Are You Still Grinding?
It's a simple question, but if I'm a betting man I'm going to say that a lot of you out there haven't asked yourself it yet.
As the season starts to wear down, I think it's always important to take a step back and reflect on how things have gone over the past few months. For most of us, we're getting into the end of the regular season with playoffs (hopefully for most) quickly approaching.
To many, this becomes the 'grind' part of the season. The point in the year where you almost fall into a routine. You know what to expect from practices and it becomes more of a sense of fine tuning than learning new systems and styles.
But the truth is, this becomes a dangerous way to think. Becoming satisfied is never a good thing for any competitor. As cliche as it may sound, if you're not pushing yourself to get better everyday, someone else out there is.
I'm also a firm believer that this is one of the things that separates great teams from good ones.
Luckily for me, I've been able to be a part of a couple really great teams that have accomplished a lot of amazing things.
I'll never forgot my second year as a head coach and we were having our last practice of the season before we went to play in the state semifinal game. We were having a typical pregame skate where we'd go through a few flow drills to get our legs going, work on the powerplay...all of those types of things.
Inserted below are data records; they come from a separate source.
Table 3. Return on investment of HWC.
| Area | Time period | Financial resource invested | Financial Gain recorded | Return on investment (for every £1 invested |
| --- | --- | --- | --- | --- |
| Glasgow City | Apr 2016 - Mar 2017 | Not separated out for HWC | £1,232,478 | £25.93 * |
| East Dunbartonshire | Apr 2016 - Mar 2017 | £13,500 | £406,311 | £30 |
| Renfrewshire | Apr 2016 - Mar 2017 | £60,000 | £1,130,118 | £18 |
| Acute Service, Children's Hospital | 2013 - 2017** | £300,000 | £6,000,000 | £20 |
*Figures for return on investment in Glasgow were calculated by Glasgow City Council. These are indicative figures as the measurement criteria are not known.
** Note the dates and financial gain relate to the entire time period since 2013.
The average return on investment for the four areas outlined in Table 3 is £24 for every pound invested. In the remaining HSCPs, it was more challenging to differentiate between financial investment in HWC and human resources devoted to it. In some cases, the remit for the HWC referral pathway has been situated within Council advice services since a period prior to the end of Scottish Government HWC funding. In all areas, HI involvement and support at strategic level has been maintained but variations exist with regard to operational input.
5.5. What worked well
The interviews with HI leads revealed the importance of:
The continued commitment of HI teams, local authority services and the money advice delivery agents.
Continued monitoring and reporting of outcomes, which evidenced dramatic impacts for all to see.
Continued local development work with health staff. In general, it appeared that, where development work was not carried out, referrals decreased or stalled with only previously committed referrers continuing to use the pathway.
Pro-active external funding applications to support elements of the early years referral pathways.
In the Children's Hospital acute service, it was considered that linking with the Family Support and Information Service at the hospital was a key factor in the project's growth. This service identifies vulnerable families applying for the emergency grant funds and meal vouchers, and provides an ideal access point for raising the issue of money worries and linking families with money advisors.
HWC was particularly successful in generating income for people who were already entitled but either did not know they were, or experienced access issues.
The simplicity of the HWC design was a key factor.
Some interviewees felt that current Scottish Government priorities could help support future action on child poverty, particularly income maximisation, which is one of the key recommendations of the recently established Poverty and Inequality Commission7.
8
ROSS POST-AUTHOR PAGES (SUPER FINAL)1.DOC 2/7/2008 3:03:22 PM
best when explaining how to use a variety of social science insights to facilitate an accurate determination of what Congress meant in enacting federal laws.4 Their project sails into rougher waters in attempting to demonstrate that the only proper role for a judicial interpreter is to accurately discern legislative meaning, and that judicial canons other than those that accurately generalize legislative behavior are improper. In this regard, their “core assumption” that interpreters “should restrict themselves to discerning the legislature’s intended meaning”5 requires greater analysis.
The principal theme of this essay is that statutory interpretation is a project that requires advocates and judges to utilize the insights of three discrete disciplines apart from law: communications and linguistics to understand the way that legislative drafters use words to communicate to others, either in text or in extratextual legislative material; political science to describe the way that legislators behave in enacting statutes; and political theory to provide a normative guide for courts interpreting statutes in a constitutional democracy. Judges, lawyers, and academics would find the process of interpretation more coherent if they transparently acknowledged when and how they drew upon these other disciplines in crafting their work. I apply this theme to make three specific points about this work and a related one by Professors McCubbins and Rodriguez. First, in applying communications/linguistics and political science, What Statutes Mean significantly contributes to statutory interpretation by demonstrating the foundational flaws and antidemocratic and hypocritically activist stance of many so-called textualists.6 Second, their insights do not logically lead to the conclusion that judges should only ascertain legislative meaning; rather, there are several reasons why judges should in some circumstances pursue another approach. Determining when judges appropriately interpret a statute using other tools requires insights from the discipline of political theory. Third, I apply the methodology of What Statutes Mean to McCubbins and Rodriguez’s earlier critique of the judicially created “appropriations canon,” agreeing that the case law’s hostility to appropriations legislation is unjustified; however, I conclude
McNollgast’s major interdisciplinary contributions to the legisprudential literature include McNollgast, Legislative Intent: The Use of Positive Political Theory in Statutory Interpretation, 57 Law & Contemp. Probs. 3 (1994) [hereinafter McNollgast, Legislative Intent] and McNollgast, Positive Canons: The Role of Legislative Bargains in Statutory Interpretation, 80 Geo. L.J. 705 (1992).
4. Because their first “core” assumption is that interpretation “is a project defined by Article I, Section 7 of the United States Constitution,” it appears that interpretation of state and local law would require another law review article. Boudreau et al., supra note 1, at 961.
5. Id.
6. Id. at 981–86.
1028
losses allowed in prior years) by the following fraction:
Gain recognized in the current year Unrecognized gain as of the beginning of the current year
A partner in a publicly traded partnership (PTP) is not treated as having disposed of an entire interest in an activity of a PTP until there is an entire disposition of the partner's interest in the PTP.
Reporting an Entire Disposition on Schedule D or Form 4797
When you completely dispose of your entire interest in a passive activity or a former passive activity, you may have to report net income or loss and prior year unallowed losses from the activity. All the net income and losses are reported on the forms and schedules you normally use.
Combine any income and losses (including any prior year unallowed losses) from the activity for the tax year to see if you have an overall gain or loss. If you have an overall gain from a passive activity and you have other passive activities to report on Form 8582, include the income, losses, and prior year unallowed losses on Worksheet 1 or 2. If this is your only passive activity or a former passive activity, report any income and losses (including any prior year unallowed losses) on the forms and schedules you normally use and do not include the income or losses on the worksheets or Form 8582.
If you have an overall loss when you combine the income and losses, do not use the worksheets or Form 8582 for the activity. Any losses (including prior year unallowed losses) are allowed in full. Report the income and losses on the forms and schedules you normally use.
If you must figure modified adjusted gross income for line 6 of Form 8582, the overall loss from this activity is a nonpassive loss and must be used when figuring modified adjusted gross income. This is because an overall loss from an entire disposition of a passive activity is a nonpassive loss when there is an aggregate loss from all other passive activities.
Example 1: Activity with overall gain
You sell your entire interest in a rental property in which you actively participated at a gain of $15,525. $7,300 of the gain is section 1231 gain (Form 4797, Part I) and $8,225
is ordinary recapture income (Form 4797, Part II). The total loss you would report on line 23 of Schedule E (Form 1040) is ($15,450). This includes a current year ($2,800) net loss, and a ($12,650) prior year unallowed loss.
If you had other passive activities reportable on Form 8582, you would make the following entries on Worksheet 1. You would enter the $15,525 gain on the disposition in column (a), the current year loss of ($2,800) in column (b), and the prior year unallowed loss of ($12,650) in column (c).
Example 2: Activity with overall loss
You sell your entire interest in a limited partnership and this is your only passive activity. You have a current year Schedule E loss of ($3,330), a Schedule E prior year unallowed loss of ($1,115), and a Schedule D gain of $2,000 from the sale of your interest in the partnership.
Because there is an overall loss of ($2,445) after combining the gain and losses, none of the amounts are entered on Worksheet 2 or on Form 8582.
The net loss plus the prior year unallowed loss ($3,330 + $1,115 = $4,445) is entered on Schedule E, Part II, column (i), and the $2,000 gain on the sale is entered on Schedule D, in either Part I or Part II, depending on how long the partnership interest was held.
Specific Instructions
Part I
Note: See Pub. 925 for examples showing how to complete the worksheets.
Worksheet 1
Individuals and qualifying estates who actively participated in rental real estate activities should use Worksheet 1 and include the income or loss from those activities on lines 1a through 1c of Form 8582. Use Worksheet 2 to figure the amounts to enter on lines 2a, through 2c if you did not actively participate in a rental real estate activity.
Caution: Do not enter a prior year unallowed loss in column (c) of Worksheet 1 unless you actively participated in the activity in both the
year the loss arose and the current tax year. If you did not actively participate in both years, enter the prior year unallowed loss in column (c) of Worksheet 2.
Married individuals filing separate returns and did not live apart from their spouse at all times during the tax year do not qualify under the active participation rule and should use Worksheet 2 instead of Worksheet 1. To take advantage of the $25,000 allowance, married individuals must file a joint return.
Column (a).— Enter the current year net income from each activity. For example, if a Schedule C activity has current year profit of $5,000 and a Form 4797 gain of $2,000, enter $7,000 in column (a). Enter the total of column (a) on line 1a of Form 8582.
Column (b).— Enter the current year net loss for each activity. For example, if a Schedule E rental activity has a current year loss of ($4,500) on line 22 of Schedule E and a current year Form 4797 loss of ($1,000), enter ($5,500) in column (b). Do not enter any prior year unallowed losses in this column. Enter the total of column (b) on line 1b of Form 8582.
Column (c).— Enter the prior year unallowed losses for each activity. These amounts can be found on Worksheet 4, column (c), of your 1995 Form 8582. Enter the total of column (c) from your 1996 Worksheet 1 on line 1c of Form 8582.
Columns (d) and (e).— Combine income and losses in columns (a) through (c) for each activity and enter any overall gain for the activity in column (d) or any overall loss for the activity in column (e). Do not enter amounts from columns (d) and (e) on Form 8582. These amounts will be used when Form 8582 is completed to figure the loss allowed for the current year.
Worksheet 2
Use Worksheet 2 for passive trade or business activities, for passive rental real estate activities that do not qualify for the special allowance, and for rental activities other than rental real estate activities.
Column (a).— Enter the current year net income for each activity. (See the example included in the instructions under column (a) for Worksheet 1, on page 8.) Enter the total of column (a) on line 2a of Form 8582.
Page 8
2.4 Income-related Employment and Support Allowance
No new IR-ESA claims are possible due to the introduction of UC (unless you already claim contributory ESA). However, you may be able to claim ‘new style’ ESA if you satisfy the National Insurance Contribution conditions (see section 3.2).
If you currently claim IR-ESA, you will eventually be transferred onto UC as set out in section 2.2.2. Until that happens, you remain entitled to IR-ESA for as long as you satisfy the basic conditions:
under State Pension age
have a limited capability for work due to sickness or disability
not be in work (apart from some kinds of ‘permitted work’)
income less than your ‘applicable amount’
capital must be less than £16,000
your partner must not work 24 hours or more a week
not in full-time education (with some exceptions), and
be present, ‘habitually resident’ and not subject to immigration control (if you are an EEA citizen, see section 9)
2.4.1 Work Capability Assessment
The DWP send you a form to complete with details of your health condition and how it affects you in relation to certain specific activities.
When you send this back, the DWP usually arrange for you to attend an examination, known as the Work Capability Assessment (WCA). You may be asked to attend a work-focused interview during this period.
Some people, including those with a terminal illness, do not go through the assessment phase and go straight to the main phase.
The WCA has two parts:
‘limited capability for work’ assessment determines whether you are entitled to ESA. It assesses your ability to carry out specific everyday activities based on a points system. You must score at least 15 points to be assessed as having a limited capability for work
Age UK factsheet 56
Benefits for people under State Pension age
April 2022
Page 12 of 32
Then about 30 minutes into practice our captain comes over to me while the second powerplay unit was working and said "bag us". It was one of those moments where I was listening to him but was actually watching the other powerplay unit. But, obviously that caught my attention and I turned and looked at him with a bit of a grin. (I mean to be honest, we weren't having a bad practice or anything like that.) And I kind of laughed it off and said what are you talking about. But he was insistent. He said he didn't like the vibe in the locker room before practice and he said that while the practice wasn't bad, it wasn't good enough either.
I thought about it for a second... nodded my head, blew the whistle, and got everyone on the goal line.
I went on to 'bag' the boys for the next 5 or 6 minutes.
It not only caught the team off guard and had them questioning what went wrong, but more importantly, it got them out of that stagnant routine and brought that focus to an even higher level.
Like I said before, we weren't having a bad practice at all. But, the last 20 minutes were unbelievable. The team was passionate, fast, and confident.
The next night we punched our ticket to the state championship game and then one night later won our first state title in school history.
It was one of the first times that I had ever been a part of a group that never settled. We weren't satisfied. We all had the mindset of 'just getting there' wasn't good enough.
Keeping things in perspective, remembering what you're ultimately working for, and reflecting on your own growth are great ways to make sure that you aren't just settling because the season is starting to wind down.
Players should use this point in the season to do a little reality check. Take a step back and have some perspective and remember your 'Why' and what you and your team are ultimately working for. Don't let yourself get stuck in the monotony that lets yourself get stagnant and lose your edge. The players that can do this will be the ones that keep excelling and will be able to play their best hockey in the biggest moments.
Coaches need to be able to have a good pulse on the team and their players all the time, but especially during this time of year. Keep your players on their toes and keep driving home the goals of why you're working on the things you are and what the group is ultimately playing for. It's another great place to stress home the point of treating every day as an opportunity. Like I said above, practices can be stagnant and repetitive (which sometimes is necessary) but make sure that you're continually driving your players to get better everyday.
I'm a complete believer that the players and coaches that can keep this strong mindset are the ones who will be still be standing in the end.
So, naturally that begs the questions...
Are you still grinding everyday? Are you settling and staying inside your comfort zone?
Ask yourself those questions and let me know what you think.